IDseq empowers simple, successful following of rising microorganisms
Researchers have discovered a cloud-based tool called IDseq that may make it possible to rapidly detect, identify, and track emerging pathogens such as SARS-CoV-2.
This tool can identify pathogens before there is an available complete genome sequence; thus, it can be used for current infectious disease outbreaks and also for emerging ones. This will substantially aid in preventing future pandemics. The study was published in the journal GigaScience. The coronavirus pandemic demonstrates the importance of global infectious disease monitoring. Finding the cause of an infectious disease outbreak is challenging, especially if it stems from a previously unknown pathogen. IDseq, an open-source, cloud-based metagenomic analysis platform, identifies both novel and existing disease-causing pathogens from a given sample — be it a human, animal, or parasite — to provide an actionable report of what is happening on the ground in labs and clinics anywhere in the world.
“IDseq can be thought of as an early warning radar for emerging or novel infectious agents,” said Joe DeRisi, Ph.D., Co-President of the Chan Zuckerberg Biohub, who contributed to the identification of the SARS coronavirus in 2003 and whose research lab at the University of California, San Francisco initiated the IDseq tool. It is designed to enable the global health community to leverage the ever-decreasing cost of sequencing for tracking and identifying infectious diseases in essentially any sample. “At the beginning of the coronavirus pandemic, researchers in Cambodia used IDseq to help confirm and sequence the whole genome of the country’s first case of COVID-19 in a matter of days, and in California, we’re providing critical SARS-CoV-2 genomic data to public health officials to inform contact tracing and intervention strategies.”
In a study published in GigaScience, scientists use various approaches to demonstrate that the IDseq tool is indeed able to reliably identify emerging pathogens, among them, as proof of principle, a nasal swab from a COVID-19 patient in Cambodia. A partnership between the Chan Zuckerberg Biohub, the Chan Zuckerberg Initiative (CZI), and the Bill and Melinda Gates Foundation enabled these researchers to sequence and confirm the country’s first case of COVID-19 in a matter of days — not the weeks it could typically take. The results demonstrate that IDseq can detect the presence of an emerging pathogen prior to the existence of a full reference genome. IDseq also now contains a new workflow for building SARS-CoV-2 consensus genomes.
“Metagenomic sequencing (mNGS) is an incredibly useful tool for pathogen detection because of its highly sensitive and hypothesis-free nature,” said Katrina Kalantar, Computational Biologist at CZI. “We’ve seen labs that are using IDseq for existing mNGS studies rapidly pivot their focus to more targeted sequencing of SARS-CoV-2, which has helped researchers better understand coronavirus transmission patterns.”

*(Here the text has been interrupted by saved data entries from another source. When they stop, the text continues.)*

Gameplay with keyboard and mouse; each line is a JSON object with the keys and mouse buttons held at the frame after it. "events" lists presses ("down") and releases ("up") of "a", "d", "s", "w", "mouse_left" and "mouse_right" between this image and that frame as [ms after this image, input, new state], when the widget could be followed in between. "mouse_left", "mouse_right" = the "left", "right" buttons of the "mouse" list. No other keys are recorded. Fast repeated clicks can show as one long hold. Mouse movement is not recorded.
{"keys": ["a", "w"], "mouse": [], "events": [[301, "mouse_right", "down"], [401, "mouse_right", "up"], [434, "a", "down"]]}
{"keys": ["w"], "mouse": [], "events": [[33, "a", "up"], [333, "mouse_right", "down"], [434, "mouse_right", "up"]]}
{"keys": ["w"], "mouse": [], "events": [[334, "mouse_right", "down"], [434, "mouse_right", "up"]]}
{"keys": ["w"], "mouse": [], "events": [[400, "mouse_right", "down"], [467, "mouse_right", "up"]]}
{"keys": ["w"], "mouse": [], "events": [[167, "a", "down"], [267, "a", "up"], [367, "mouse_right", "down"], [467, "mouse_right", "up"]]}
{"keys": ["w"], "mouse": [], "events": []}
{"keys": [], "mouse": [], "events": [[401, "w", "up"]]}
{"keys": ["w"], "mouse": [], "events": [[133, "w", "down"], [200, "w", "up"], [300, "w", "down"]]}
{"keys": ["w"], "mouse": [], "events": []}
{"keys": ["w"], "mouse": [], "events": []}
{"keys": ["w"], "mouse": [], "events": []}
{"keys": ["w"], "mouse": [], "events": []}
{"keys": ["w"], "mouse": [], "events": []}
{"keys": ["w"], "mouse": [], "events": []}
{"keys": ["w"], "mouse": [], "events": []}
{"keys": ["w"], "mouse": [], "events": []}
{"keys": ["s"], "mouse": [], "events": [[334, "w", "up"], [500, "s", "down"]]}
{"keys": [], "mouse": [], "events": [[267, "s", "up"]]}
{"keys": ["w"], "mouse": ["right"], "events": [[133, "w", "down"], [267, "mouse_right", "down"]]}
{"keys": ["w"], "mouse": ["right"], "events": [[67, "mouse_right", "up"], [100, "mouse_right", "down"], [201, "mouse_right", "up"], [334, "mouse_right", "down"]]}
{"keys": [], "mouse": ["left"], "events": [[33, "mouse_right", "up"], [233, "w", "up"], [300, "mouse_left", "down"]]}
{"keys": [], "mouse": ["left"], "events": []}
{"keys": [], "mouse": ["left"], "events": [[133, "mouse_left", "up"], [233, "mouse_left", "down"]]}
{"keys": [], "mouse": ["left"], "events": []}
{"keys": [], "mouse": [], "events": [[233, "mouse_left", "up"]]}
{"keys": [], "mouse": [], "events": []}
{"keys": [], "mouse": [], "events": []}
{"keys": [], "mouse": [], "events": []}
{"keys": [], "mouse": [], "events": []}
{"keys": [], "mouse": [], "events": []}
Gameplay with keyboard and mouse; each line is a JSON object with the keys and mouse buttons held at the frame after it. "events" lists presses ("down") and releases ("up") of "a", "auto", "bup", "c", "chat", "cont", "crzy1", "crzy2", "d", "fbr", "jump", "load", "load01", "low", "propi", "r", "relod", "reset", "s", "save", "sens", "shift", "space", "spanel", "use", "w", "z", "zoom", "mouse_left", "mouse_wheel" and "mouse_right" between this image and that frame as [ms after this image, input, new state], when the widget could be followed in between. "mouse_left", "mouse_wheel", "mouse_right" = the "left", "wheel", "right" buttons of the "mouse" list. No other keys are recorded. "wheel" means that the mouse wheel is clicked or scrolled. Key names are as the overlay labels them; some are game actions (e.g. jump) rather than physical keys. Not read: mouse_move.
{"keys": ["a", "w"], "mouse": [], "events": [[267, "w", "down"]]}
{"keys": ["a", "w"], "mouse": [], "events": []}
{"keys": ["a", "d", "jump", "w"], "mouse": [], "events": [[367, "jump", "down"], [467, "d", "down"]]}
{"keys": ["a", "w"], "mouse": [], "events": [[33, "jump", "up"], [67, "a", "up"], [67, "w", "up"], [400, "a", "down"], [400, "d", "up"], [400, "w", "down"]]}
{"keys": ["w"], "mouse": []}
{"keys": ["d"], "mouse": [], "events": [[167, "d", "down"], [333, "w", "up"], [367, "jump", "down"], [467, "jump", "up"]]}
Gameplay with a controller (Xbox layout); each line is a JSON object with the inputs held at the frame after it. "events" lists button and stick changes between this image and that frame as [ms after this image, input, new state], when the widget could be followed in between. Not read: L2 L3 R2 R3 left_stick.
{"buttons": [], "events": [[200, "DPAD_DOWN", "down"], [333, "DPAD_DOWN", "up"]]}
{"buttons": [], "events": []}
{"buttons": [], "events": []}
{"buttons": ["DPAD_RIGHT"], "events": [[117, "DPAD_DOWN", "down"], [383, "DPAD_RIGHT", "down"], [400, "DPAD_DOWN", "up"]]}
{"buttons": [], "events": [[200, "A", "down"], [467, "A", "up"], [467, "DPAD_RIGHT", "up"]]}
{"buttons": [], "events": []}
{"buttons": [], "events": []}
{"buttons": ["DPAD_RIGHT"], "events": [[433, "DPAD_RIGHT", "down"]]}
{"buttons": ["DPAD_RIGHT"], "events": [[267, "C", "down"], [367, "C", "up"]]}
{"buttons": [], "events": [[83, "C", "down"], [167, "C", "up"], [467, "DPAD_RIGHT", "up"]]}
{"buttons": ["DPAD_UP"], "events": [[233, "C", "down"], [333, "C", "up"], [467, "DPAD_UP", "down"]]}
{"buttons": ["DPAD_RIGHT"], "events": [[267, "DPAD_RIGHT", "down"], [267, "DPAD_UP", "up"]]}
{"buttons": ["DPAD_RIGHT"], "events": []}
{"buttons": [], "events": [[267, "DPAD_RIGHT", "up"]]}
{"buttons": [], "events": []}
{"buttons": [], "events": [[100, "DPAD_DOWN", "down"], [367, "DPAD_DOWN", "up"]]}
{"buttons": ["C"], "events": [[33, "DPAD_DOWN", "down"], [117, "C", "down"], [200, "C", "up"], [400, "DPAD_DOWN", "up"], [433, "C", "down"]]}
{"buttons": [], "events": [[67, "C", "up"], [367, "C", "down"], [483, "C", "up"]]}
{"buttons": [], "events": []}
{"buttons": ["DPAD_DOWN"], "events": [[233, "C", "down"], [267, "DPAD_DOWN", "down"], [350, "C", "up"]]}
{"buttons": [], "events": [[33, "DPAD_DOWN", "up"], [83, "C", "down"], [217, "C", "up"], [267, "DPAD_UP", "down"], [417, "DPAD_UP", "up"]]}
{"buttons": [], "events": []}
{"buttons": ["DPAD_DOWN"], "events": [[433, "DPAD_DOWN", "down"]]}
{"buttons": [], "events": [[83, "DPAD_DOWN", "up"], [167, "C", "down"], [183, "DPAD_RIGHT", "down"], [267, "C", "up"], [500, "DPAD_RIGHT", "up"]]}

In Cambodia, researchers uploaded the genome sequence to open source pathogen data repository GISAID (Global Initiative on Sharing All Influenza Data) and to Nextstrain, so scientists anywhere can see the full genome sequence of the SARS-CoV-2 coronavirus and study it within the broader context of SARS-CoV-2 coronavirus sequences uploaded globally.
Researchers at the Cambodian National Center for Parasitology, Entomology and Malaria Control (CNM) and the National Institute of Allergy and Infectious Diseases (NIAID) partnered with the Institut Pasteur Cambodia to complete this research. These researchers are one of several teams around the world receiving molecular biology and bioinformatics training from the infectious disease team at the Biohub; free access, training, and compute on the IDseq platform from CZI; and the necessary equipment and supplies to begin work in their own countries through the Grand Challenges Explorations Grants.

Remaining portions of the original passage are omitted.